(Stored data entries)
Content starts
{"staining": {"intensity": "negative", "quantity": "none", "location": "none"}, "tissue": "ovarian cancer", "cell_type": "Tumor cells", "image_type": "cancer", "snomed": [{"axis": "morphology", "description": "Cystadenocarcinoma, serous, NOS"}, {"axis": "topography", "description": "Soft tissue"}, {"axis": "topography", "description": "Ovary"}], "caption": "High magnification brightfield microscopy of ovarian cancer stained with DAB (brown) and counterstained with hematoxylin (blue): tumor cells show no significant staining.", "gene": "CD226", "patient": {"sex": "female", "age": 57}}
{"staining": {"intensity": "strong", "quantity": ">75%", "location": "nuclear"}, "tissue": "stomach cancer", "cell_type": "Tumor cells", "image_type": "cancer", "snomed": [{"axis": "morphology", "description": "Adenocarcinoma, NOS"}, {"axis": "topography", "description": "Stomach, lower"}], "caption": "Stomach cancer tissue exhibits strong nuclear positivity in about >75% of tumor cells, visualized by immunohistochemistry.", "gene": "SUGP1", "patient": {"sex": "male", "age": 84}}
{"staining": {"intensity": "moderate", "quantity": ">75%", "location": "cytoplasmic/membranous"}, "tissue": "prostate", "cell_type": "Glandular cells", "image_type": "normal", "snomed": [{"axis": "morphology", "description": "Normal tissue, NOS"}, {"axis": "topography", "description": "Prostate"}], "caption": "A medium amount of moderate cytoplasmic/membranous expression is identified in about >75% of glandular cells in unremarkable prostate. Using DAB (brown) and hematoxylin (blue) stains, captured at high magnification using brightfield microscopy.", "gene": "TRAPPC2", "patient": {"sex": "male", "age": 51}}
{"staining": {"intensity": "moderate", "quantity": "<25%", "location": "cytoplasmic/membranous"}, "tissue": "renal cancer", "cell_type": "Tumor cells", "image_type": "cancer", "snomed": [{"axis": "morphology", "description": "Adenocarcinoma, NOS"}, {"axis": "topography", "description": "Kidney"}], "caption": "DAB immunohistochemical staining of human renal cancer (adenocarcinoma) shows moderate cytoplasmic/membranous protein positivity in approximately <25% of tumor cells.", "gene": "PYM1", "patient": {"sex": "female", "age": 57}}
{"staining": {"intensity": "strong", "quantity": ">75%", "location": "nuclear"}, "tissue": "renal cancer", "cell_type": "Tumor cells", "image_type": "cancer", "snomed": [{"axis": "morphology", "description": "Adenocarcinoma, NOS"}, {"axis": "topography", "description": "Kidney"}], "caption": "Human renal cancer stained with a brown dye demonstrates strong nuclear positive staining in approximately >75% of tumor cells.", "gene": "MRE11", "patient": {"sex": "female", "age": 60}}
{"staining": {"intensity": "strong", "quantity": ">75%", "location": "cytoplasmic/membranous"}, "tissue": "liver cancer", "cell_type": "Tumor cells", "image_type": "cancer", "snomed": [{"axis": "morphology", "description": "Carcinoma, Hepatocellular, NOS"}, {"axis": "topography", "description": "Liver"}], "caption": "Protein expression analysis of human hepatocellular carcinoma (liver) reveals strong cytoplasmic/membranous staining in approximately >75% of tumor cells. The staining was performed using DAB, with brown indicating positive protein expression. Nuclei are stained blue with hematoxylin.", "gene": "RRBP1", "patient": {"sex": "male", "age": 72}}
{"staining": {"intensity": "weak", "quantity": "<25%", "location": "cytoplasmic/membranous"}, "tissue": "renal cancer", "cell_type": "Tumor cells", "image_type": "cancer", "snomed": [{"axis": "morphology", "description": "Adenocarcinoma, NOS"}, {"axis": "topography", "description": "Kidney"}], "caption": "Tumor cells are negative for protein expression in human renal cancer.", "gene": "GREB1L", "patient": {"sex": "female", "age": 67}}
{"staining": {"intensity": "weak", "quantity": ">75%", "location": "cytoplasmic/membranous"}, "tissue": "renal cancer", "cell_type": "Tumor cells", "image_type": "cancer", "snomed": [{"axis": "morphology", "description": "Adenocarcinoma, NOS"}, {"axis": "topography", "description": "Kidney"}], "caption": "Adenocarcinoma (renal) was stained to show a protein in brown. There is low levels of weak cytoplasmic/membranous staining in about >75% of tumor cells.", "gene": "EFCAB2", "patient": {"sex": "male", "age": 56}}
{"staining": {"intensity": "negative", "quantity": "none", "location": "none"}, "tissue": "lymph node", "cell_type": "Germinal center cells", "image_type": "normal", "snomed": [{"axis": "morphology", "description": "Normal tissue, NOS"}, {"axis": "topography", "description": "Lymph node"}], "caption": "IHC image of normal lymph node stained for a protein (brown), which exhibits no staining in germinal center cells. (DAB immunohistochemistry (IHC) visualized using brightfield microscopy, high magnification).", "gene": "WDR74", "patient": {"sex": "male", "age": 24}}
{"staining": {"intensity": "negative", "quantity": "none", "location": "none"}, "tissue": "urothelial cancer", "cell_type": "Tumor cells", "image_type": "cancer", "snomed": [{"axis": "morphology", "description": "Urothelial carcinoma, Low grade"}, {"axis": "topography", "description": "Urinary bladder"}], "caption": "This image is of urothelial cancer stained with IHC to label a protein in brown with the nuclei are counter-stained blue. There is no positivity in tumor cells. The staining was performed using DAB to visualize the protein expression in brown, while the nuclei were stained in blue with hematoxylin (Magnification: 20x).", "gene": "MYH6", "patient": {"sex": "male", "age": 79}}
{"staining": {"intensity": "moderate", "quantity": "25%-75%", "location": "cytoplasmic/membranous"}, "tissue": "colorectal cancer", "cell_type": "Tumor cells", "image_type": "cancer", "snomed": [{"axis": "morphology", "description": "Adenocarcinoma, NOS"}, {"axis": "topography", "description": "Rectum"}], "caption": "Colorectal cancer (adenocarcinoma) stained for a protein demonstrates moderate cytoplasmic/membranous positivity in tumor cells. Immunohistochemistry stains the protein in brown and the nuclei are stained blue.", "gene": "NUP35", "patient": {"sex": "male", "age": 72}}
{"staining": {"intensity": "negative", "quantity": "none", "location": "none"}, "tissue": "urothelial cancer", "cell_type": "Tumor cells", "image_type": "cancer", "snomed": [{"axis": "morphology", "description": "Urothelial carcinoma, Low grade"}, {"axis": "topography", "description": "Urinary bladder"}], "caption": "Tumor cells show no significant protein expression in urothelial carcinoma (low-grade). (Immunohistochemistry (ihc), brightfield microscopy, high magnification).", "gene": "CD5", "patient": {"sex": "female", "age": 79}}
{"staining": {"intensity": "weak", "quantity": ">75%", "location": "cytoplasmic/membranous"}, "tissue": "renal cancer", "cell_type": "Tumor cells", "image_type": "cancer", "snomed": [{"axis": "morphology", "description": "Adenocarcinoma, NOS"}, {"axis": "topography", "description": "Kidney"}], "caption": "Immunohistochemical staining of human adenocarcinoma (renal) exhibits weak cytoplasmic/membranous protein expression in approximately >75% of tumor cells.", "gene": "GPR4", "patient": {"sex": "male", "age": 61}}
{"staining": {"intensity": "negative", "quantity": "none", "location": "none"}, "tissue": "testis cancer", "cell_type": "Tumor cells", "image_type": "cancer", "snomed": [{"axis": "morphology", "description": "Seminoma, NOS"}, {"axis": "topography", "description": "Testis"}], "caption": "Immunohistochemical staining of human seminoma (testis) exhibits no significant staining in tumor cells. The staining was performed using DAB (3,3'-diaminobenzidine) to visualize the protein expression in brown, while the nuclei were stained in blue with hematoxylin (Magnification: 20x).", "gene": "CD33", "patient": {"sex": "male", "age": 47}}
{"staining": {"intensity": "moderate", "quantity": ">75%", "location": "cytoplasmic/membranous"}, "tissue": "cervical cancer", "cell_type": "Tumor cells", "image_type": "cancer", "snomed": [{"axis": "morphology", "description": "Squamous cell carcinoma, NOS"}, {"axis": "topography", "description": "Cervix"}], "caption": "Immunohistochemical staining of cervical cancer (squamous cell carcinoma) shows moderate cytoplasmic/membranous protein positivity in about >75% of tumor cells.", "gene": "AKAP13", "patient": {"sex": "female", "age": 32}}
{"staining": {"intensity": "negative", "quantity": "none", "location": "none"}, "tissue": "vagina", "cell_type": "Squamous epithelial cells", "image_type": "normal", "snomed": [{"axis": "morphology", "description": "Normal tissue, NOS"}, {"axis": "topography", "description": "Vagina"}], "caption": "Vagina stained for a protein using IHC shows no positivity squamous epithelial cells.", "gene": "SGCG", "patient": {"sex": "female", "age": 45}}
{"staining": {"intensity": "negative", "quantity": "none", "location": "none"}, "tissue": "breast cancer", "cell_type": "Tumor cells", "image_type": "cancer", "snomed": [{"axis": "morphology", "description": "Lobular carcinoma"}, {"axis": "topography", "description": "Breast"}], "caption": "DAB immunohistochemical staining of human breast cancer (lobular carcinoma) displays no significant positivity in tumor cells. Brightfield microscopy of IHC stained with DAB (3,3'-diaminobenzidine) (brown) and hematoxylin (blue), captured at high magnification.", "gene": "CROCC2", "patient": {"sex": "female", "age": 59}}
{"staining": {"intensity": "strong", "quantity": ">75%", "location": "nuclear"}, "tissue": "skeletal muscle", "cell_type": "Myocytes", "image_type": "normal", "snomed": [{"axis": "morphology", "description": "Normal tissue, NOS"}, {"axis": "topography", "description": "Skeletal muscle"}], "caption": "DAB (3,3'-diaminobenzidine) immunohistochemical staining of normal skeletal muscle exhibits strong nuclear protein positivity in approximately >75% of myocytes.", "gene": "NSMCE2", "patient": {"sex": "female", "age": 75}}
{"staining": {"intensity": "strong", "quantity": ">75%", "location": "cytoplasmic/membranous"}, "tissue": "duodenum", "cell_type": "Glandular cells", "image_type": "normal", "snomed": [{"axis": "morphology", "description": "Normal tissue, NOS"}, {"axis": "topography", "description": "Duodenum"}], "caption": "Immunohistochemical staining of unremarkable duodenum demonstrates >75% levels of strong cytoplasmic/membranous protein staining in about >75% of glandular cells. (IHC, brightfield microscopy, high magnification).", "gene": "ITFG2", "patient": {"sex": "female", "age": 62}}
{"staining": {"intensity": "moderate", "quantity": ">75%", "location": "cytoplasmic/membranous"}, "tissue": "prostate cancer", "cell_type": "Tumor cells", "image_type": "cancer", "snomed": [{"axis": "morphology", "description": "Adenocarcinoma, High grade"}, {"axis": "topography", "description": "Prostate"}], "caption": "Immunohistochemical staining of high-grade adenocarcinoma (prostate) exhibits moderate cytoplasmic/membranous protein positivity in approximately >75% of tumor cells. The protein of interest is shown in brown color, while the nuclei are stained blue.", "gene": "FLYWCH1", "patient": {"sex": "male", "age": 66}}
Content ends
- _What is required_
Which lines above contain the word "squamous"? Copy each one.

- _Result for this exercise_
{"staining": {"intensity": "moderate", "quantity": ">75%", "location": "cytoplasmic/membranous"}, "tissue": "cervical cancer", "cell_type": "Tumor cells", "image_type": "cancer", "snomed": [{"axis": "morphology", "description": "Squamous cell carcinoma, NOS"}, {"axis": "topography", "description": "Cervix"}], "caption": "Immunohistochemical staining of cervical cancer (squamous cell carcinoma) shows moderate cytoplasmic/membranous protein positivity in about >75% of tumor cells.", "gene": "AKAP13", "patient": {"sex": "female", "age": 32}}
{"staining": {"intensity": "negative", "quantity": "none", "location": "none"}, "tissue": "vagina", "cell_type": "Squamous epithelial cells", "image_type": "normal", "snomed": [{"axis": "morphology", "description": "Normal tissue, NOS"}, {"axis": "topography", "description": "Vagina"}], "caption": "Vagina stained for a protein using IHC shows no positivity squamous epithelial cells.", "gene": "SGCG", "patient": {"sex": "female", "age": 45}}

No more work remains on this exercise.